Eine vollständige Automatisierung sehe ich derzeit nicht, zumal der EU AI Act rechtliche Grenzen zieht. Und ich halte es auch nicht für erstrebenswert. Die letzte Entscheidung darüber, ob jemand ins Unternehmen passt, sollte in den meisten Fällen ein Mensch treffen. Die einzige Ausnahme sehe ich in Bereichen, in denen temporär viele Arbeitskräfte für eher körperliche Arbeiten gebraucht werden. Ich denke da zum Beispiel an die Ernte oder an Werbeaktionen, bei denen über eine begrenzte Zeit viele Werbemittel verpackt und verteilt werden müssen. Hier ist es durchaus denkbar, dass der Bewerbungs- und Einstellungsprozess vollautomatisiert erfolgt. Das passiert in Ansätzen auch schon. Aber wenn wir uns die ganze HR-Branche anschauen, sind wir in puncto Automatisierung und Einsatz von KI noch ganz am Anfang. Andere Bereiche sind da viel weiter. Dabei sind die Vorteile, die KI-Technologie für die Personalarbeit bringt, besonders groß.
Ähnliche Frage von der anderen Seite des Schreibtisches: Werden Personaldienstleistungsunternehmen in Zukunft nur noch künstlich generierte Bewerbungen auf den Tisch bekommen?
Dass Menschen sich KI-Tools wie ChatGPT bedienen, um zum Beispiel ein gutes Anschreiben zu verfassen, ist naheliegend und meiner Meinung nach auch völlig legitim. Es kann gerade für Menschen, die die Muttersprache im Unternehmen nicht perfekt beherrschen oder sich mit den subtilen “Codes” einer Bewerbung in Deutschland nicht auskennen, helfen, überhaupt in die engere Wahl zu kommen. Zudem spricht es für die Bewerbenden, wenn sie die Tools, mit denen sie perspektivisch ohnehin arbeiten werden, beherrschen und ausprobieren. Am Ende sind wir wieder bei dem Punkt, den ich oben bereits erwähnt habe: Unternehmen müssen sich neue Wege einfallen lassen, um potentielle Mitarbeitende wirklich kennenzulernen und sollten dabei vor allem auf deren Persönlichkeit schauen. KI kann ihnen helfen, die passenden Menschen für die passenden Positionen zu finden, ganz egal, ob der Großteil des initialen Anschreibens von einem Chatbot stammt.
Welchen Einfluss wird die KI auf Persönlichkeitstests haben?
Ich denke, Persönlichkeitstests werden wieder an Bedeutung gewinnen, auch, weil sie dank der KI-Technologie viel besser und verlässlicher werden. Bei zortify nutzen wir zum Beispiel eine KI, die anhand von Antworten auf offene Fragen Persönlichkeitsmerkmale identifizieren kann. Das ist für beide Seiten toll: Bewerbende können ganz natürlich auf Fragen antworten und HR-Mitarbeiter:innen erhalten eine wissenschaftlich fundierte und visuell ansprechende Analyse der wichtigsten Eigenschaften der Person, die sich auf eine Stelle bewirbt.
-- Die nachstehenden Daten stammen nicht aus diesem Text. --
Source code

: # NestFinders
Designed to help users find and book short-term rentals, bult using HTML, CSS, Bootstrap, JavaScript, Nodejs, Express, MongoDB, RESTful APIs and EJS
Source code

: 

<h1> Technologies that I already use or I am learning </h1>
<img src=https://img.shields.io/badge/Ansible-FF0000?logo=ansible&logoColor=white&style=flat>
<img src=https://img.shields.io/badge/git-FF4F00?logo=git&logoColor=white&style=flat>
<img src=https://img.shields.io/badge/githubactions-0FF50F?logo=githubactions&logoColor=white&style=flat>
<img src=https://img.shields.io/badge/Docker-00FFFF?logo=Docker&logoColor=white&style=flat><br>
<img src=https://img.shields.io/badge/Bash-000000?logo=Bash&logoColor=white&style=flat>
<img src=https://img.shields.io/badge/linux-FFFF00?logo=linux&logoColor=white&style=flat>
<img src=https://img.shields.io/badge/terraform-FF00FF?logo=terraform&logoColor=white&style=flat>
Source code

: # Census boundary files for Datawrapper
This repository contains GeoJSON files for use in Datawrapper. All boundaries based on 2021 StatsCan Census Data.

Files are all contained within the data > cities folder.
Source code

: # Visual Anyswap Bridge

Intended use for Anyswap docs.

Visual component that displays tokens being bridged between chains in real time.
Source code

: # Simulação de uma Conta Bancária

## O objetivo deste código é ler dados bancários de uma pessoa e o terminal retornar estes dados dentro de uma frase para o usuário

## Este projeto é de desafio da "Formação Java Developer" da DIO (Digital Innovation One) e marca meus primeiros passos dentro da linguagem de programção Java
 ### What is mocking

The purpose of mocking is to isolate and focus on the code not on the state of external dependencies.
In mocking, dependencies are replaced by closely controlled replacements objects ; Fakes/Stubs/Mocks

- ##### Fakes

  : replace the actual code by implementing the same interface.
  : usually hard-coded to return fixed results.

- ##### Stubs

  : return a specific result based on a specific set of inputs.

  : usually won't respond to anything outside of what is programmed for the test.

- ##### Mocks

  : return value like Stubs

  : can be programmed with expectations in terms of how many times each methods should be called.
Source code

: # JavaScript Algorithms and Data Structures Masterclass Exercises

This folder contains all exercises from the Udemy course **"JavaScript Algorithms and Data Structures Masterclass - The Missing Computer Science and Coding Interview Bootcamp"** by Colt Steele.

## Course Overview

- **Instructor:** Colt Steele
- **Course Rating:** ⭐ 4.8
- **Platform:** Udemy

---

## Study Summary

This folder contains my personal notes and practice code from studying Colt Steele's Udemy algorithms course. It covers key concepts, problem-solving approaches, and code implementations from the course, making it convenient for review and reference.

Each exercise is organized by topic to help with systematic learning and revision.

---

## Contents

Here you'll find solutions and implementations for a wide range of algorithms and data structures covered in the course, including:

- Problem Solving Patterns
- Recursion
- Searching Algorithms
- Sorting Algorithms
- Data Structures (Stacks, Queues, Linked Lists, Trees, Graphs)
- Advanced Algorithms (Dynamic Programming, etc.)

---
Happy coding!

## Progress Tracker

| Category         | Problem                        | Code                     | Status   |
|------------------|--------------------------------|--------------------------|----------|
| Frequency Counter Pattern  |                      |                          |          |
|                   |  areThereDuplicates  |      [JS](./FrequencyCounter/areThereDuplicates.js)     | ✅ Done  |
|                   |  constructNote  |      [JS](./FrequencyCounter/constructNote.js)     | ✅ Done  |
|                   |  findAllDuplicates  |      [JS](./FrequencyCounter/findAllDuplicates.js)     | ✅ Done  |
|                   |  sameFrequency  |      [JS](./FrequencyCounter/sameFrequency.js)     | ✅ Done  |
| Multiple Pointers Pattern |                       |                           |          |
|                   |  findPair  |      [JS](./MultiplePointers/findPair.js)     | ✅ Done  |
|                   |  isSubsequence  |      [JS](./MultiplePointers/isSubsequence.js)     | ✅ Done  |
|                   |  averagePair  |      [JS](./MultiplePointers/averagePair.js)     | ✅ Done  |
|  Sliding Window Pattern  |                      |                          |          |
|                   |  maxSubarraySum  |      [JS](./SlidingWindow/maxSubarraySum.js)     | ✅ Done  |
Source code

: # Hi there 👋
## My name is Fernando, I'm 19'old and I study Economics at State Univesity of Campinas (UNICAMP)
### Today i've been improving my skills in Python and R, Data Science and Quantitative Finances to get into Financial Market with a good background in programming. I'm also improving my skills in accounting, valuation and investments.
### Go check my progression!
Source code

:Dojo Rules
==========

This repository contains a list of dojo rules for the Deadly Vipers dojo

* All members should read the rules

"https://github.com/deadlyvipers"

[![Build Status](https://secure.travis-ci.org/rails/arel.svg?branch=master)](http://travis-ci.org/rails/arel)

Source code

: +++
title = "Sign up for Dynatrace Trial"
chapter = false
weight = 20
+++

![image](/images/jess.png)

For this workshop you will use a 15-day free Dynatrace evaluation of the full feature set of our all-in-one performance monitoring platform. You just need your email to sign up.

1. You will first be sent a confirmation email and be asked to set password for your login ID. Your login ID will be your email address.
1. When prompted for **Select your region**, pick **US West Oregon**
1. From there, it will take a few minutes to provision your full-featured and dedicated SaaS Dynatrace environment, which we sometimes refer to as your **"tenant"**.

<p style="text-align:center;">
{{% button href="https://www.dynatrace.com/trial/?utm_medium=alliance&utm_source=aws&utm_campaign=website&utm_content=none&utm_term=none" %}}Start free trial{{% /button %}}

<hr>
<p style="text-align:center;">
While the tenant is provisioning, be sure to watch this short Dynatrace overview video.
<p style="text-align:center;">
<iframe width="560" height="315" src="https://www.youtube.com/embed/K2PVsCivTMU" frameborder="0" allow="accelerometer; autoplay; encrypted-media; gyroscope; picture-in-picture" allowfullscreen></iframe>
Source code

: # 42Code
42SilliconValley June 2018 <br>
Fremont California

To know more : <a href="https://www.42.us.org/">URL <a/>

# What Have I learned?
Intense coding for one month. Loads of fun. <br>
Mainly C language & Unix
Erwünschte Antworten fallen so weniger ins Gewicht. Und es sind keine tagelangen Assessments mehr nötig, die viel Zeit und Geld kosten und für alle Beteiligten Stress bedeuten. Ein Bewerbungsprozess, der nicht lange dauert, Spaß macht und bei dem alle Beteiligten – auch die Bewerbenden selbst – etwas Relevantes über sich oder die andere Person lernen – ich würde sagen, HR kann der Zukunft zumindest mit Blick auf die technologischen Möglichkeiten sehr optimistisch entgegensehen.